Introduction
This document summarizes the accomplishments of the Jornada Basin LTER (JRN) Information Management (IM) team in 2020, and outlines activity planned for 2021. Most of the work described here has been, or will be, guided by what the IM team wrote in the Data Management Plan submitted with our 2020 LTER proposal. In the late summer of 2020 we received word that the LTER proposal was recommended for funding beginning in early 2021. The Data Managment Plan received generally favorable feedback from the NSF review panel.
Data publishing progress
There were a number of notable accomplishments in packaging and publishing JRN data products in 2020. All of these involved significant additions to, or revision of, Jornada metadata.
- We finished updating “Core/Signature” data packages in early March 2020 (59, 2 remain) in time for submission of our LTER proposal.
- John and Geovany added 107 new data packages to EDI for Cross-Scale project meteorology data and have made monthly updates .
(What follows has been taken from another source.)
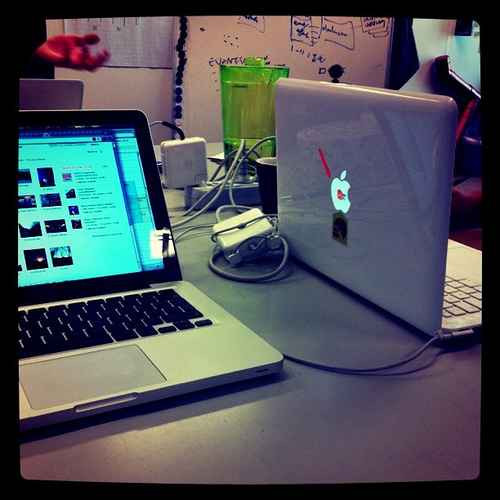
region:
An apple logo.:
[304, 135, 371, 225]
- 10 new non-meteorology data packages were added to EDI.
- We updated half the JRN “non-core” (older, completed) data packages on EDI.
- Two Jornada eddy covariance towers joined the AmeriFlux network and are, or will be, publishing 30 minute fluxes with the AmeriFlux data repository (Vivoni group’s Tromble tower, and Systems Ecology Lab Bajada site).
- Savannah lab UAV data (4 new packages) is staged, and we are working towards publishing several other complex “non-tabular” datasets to EDI.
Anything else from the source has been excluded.